The Moroccans are slowly adjusting to the rapid social changes brought about by women venturing into male-dominated fields. This accompanied with the rift between the two sexes that existed for a long time and its effect on their understanding of each other causes such problems. Traditions have long prevented men interacting directly with women until the 1960s which created a certain dysfunctional relationship btw the two.
Most young men who exhibit such behavior lack the means and know-how in dealing with the other sex who remains a mystery. Love and sex are or were a taboo and teens learn about women mostly through peers and/or porn- sexual education is/was nonexistant!
As for the sexual frustration not being the reason behind such behaviour, I completely agree with you. Premarital relationships are becoming the norm here so much so that worryingly many young kids at the age of 14 onward are becoming sexually active with no guidance or protection!- yet this did not stop sexual harrassment.

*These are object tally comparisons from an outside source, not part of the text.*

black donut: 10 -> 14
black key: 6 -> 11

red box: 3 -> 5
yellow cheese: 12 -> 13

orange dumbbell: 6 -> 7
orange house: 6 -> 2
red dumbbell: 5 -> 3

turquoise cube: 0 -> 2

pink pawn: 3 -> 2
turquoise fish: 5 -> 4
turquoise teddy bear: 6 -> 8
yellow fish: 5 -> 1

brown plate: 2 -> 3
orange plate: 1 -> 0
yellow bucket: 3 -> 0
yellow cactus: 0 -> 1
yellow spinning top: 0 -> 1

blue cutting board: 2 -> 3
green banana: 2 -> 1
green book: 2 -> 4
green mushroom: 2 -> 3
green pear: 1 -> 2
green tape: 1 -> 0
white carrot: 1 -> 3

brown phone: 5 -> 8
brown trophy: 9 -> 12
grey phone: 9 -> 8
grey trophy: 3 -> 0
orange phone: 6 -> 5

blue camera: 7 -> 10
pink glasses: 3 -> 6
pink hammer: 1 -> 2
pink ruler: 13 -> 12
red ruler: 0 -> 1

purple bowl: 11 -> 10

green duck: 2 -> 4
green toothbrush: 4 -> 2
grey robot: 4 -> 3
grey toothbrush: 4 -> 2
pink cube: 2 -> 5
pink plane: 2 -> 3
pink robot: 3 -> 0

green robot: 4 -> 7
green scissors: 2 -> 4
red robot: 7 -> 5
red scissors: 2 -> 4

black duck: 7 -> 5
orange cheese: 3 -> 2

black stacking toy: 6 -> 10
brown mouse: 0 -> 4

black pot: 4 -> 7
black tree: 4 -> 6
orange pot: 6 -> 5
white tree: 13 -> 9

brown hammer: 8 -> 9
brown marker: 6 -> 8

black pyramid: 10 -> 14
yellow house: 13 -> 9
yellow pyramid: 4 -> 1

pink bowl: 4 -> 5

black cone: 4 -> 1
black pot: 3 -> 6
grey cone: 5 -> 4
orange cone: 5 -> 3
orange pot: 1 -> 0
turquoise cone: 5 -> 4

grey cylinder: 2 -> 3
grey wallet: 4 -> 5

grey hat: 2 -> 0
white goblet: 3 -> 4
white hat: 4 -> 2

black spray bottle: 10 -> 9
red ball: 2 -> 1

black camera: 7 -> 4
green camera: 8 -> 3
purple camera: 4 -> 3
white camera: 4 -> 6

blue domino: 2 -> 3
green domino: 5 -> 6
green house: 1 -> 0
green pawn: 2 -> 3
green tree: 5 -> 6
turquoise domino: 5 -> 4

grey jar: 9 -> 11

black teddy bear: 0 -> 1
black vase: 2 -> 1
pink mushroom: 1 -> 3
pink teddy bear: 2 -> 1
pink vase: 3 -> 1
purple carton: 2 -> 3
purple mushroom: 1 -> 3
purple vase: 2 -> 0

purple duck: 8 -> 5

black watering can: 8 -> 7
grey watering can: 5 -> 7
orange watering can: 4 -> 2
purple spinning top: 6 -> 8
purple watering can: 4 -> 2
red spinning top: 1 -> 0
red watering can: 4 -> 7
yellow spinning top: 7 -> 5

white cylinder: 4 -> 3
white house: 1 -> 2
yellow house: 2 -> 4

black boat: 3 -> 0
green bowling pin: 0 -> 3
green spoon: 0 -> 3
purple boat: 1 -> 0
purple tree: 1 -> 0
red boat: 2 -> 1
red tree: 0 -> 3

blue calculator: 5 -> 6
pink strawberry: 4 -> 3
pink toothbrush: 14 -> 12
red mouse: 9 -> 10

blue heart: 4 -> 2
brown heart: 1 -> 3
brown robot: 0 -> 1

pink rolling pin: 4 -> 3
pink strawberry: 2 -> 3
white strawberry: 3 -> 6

Having said that, in the past few years I have noticed a sharp drop in this behaviour especially in the west of the kingdom and in touristy cities. Thus, there is hope for us after all.

Regard,
Ali B.
PS. I loved every post on your blog! Keep up the great work!

latifa said...

Excellent post. Im actually a student living in Casablanca, Morocco, and was at first shocked at the daily sexual harassment that I face here. But now Ive almost gotten used to it, and that makes me really furious, because I can no longer take a walk without being harassed, and I shouldn't be used to it. I wish there was something to do about it, but there is nothing. I completely agree with you about it being all about male power, and not really about sexual desire. I noticed that a lot of these men usually just say something offensive almost just so they can say it: Just passing by, without even looking you in the face, they will throw a remark at you. Had it been about sexual desire like their comment suggests, they would have pursued you.
I actually came across your blog because I was researching for a documentary I plan to do about sexual harassment in Morocco. This really helped. I'll keep in touch in case I have any further questions.
Regards,
Latifa

Eliana said...

Wonderful. Not the subject of course, that's just sad, but it's wonderful that you're talking about this. So many of my experiences in Cairo and Fez seem to mirror yours, and it's truly something to see them being talked about with the sternness they deserve.